Ce que cette sélection a montré dans cette campagne n’a-t-il toujours pas convaincu Dany Mota, régulièrement titulaire en D1 italienne avec Monza, de vous rejoindre ?
Je ne sais pas s’il a vu le match d’hier, mais je sais qu’on l’a relancé plusieurs fois cette année encore et la réponse qui nous est revenue a pour l’instant à chaque fois été la même. Je ne sais pas ce qu’on peut faire de plus pour le convaincre, mais je pense qu’il croit toujours pouvoir jouer pour le Portugal. Il sait qu’on est intéressés, mais il veut encore attendre.
Si vous vous qualifiez pour l’Euro et qu’il décide de se manifester à ce moment-là, une fois que le boulot est fait, vous le prendrez ?
(Il sourit) Il y a beaucoup de «si» dans cette phrase.
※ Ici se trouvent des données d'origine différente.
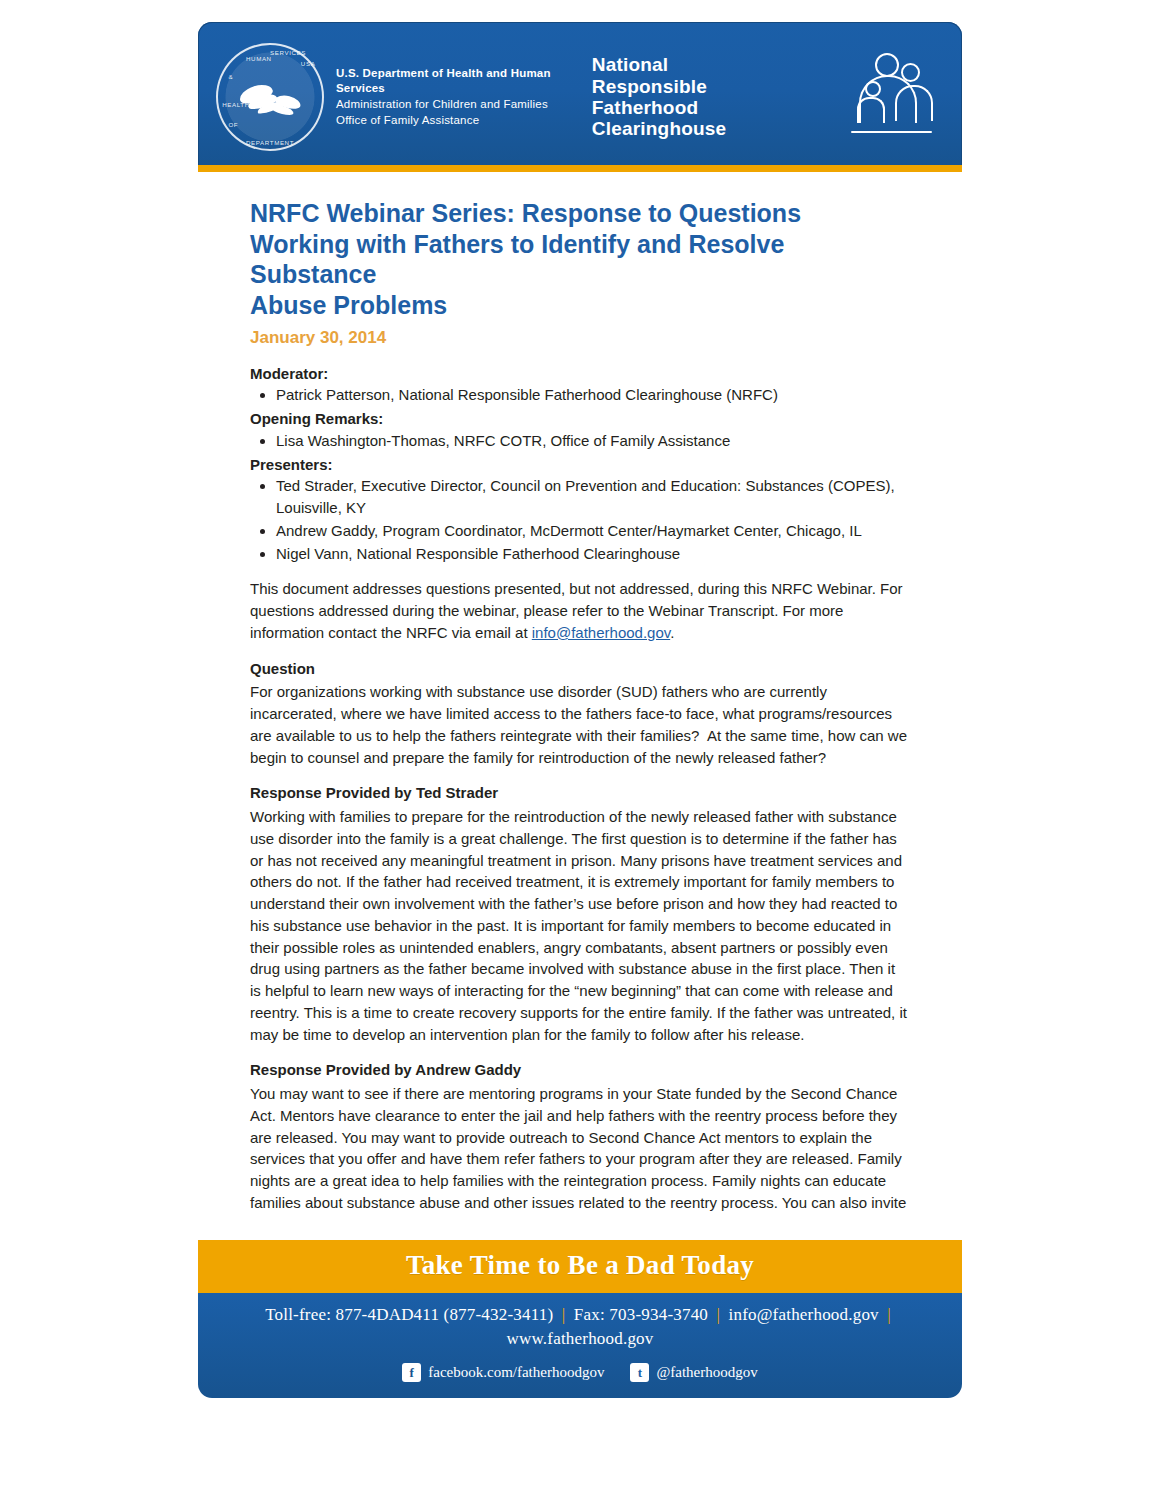DEPARTMENT OF HEALTH & HUMAN SERVICES USA
U.S. Department of Health and Human Services
Administration for Children and Families
Office of Family Assistance
National
Responsible
Fatherhood Clearinghouse
NRFC Webinar Series: Response to Questions
Working with Fathers to Identify and Resolve Substance
Abuse Problems
January 30, 2014
Moderator:
Patrick Patterson, National Responsible Fatherhood Clearinghouse (NRFC)
Opening Remarks:
Lisa Washington-Thomas, NRFC COTR, Office of Family Assistance
Presenters:
Ted Strader, Executive Director, Council on Prevention and Education: Substances (COPES), Louisville, KY
Andrew Gaddy, Program Coordinator, McDermott Center/Haymarket Center, Chicago, IL
Nigel Vann, National Responsible Fatherhood Clearinghouse
This document addresses questions presented, but not addressed, during this NRFC Webinar. For questions addressed during the webinar, please refer to the Webinar Transcript. For more information contact the NRFC via email at info@fatherhood.gov.
Question
For organizations working with substance use disorder (SUD) fathers who are currently incarcerated, where we have limited access to the fathers face-to face, what programs/resources are available to us to help the fathers reintegrate with their families? At the same time, how can we begin to counsel and prepare the family for reintroduction of the newly released father?
Response Provided by Ted Strader
Working with families to prepare for the reintroduction of the newly released father with substance use disorder into the family is a great challenge. The first question is to determine if the father has or has not received any meaningful treatment in prison. Many prisons have treatment services and others do not. If the father had received treatment, it is extremely important for family members to understand their own involvement with the father’s use before prison and how they had reacted to his substance use behavior in the past. It is important for family members to become educated in their possible roles as unintended enablers, angry combatants, absent partners or possibly even drug using partners as the father became involved with substance abuse in the first place. Then it is helpful to learn new ways of interacting for the “new beginning” that can come with release and reentry. This is a time to create recovery supports for the entire family. If the father was untreated, it may be time to develop an intervention plan for the family to follow after his release.
Response Provided by Andrew Gaddy
You may want to see if there are mentoring programs in your State funded by the Second Chance Act. Mentors have clearance to enter the jail and help fathers with the reentry process before they are released. You may want to provide outreach to Second Chance Act mentors to explain the services that you offer and have them refer fathers to your program after they are released. Family nights are a great idea to help families with the reintegration process. Family nights can educate families about substance abuse and other issues related to the reentry process. You can also invite
Take Time to Be a Dad Today
Toll-free: 877-4DAD411 (877-432-3411) | Fax: 703-934-3740 | info@fatherhood.gov | www.fatherhood.gov
f facebook.com/fatherhoodgov t @fatherhoodgov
J’estime que si l’on réussit cet exploit et qu’il se manifeste, alors il faudra y penser. Je pense qu’il nous ferait du bien de par ses caractéristiques. Je pense que les deux parties en profiteraient. À mon avis, dans notre système, il serait très efficace et tout le monde en profiterait. Ce serait du win-win. Il pourrait encore élever notre niveau et on serait cons de s’en priver.